What is needed: Everything in the listing should be transcribed exactly, apart from the pictures.

Data to use:
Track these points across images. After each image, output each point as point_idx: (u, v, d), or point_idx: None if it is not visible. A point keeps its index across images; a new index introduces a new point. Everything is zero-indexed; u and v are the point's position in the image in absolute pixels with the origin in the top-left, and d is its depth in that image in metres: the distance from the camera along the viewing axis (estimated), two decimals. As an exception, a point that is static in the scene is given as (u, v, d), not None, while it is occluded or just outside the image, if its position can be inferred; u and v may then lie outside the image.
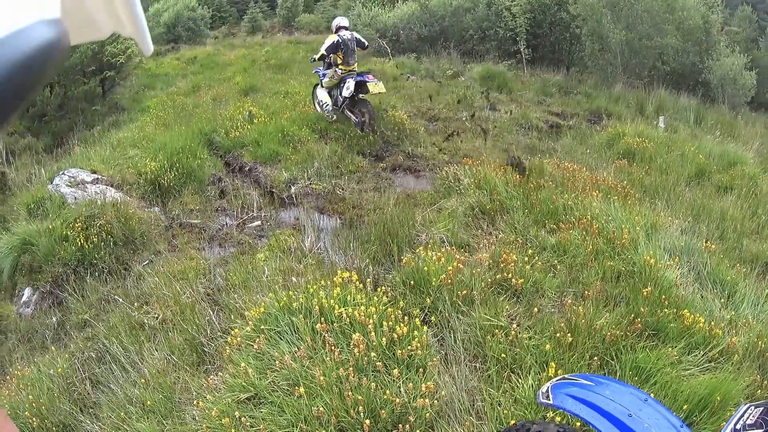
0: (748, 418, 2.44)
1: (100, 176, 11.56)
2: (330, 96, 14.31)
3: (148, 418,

Problem solution:
Track these points across images. After each image, output each point as point_idx: (u, v, d), or point_idx: None if it is not visible. A point keeps its index across images; a new index introduces a new point. Everything is zero-indexed; u and v are the point's position in the image in absolute pixels with the origin in the top-left, and d is its depth in that image in metres: the distance from the camera along the viewing axis (estimated), two decimals. As an exception, a point that is static in the scene is given as (u, v, d), not None, while it is occluded or just outside the image, if its position can be inferred; u and v may then lie outside the image.
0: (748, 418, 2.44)
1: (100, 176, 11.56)
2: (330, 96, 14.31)
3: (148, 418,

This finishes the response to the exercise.